Saved entries:
********
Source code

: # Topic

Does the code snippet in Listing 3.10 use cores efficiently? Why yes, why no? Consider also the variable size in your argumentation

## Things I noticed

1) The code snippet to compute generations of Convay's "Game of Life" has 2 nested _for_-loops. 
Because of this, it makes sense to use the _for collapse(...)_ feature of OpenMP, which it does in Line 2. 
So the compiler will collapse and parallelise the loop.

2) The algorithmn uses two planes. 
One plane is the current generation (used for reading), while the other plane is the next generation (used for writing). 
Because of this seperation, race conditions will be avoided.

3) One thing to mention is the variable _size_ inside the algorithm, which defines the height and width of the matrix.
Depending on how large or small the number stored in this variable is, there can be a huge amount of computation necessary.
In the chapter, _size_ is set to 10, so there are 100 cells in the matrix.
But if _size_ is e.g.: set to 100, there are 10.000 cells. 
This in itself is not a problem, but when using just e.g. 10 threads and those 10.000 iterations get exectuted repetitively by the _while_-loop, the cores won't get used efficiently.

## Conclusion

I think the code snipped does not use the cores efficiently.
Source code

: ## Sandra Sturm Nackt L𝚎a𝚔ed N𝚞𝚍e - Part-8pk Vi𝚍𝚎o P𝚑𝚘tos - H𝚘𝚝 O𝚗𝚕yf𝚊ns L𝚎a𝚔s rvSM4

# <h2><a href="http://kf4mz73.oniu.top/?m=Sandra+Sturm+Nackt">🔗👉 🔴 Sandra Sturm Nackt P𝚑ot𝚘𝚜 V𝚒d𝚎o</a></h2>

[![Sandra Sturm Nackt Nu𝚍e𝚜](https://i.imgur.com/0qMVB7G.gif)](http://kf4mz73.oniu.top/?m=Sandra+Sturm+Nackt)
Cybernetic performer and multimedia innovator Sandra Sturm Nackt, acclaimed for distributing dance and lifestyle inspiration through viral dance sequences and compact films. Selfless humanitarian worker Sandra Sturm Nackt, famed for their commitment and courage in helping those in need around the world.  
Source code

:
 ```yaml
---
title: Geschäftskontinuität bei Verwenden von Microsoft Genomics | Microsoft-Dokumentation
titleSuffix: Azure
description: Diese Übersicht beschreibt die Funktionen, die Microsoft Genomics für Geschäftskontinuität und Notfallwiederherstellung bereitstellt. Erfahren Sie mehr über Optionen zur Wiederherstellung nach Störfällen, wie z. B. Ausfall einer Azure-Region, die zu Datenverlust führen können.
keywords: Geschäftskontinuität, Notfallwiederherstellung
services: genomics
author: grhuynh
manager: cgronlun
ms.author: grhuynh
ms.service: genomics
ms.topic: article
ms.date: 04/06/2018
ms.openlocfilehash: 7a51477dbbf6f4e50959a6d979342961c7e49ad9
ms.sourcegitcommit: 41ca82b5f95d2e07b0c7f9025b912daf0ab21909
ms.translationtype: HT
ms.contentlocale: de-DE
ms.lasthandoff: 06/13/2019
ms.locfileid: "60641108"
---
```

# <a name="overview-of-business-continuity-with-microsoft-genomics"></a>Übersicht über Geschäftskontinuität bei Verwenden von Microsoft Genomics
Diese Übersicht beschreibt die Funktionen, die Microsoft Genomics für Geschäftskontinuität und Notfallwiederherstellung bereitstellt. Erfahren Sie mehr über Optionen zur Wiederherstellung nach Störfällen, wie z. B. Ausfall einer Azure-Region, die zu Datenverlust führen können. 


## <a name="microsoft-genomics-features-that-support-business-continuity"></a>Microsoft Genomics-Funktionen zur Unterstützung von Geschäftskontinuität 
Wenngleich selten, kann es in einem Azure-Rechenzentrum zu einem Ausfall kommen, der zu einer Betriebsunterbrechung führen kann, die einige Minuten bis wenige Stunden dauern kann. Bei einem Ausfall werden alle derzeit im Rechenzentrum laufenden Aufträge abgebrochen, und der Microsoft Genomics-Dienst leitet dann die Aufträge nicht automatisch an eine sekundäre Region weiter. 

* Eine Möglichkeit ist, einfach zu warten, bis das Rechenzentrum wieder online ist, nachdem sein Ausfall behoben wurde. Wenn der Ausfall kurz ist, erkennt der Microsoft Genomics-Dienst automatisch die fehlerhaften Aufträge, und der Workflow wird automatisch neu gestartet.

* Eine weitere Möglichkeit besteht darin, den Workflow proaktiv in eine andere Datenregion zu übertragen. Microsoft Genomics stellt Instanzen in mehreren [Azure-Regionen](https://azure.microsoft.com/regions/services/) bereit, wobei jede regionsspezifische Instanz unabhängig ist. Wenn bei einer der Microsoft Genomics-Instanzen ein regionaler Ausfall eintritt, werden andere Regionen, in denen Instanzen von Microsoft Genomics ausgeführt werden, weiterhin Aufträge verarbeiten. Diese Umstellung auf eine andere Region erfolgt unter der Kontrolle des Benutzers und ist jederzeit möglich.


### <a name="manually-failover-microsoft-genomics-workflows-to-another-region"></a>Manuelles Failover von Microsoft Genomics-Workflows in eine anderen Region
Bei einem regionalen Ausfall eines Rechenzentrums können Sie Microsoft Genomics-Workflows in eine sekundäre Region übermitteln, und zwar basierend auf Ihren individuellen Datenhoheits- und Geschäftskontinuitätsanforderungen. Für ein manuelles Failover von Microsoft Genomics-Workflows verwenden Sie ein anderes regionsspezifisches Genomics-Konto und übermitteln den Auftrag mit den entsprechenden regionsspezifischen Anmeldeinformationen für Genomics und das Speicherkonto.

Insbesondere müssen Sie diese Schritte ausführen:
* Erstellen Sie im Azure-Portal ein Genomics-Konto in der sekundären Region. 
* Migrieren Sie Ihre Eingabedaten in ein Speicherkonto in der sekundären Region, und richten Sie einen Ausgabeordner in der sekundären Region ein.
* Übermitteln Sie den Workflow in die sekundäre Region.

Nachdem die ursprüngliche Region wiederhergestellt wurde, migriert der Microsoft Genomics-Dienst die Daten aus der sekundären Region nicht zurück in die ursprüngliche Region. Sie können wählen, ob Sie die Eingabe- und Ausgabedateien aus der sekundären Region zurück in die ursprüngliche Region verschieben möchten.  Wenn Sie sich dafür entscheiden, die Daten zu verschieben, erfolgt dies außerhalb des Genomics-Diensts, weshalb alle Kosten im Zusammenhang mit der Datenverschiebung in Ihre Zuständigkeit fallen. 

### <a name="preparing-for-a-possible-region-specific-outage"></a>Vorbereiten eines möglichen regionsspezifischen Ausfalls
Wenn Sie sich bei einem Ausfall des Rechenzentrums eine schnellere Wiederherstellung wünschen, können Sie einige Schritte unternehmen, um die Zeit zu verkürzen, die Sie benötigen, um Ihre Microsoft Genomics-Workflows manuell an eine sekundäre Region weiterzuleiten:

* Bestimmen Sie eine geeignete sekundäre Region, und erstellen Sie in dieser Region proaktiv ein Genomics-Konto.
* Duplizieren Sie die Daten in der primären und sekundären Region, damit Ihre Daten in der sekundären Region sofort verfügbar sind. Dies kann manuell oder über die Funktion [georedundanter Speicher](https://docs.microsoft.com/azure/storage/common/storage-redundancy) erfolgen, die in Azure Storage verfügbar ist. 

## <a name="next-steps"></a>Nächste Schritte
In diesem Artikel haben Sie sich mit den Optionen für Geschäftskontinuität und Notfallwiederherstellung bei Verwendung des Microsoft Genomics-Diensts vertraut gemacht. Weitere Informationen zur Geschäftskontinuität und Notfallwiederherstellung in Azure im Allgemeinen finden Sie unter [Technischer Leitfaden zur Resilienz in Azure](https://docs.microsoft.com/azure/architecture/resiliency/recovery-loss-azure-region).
********
--- Task item ---
Wherever a line of the entries holds the string "cells", copy that line.

--- Answer for the task ---
In the chapter, _size_ is set to 10, so there are 100 cells in the matrix.
But if _size_ is e.g.: set to 100, there are 10.000 cells. 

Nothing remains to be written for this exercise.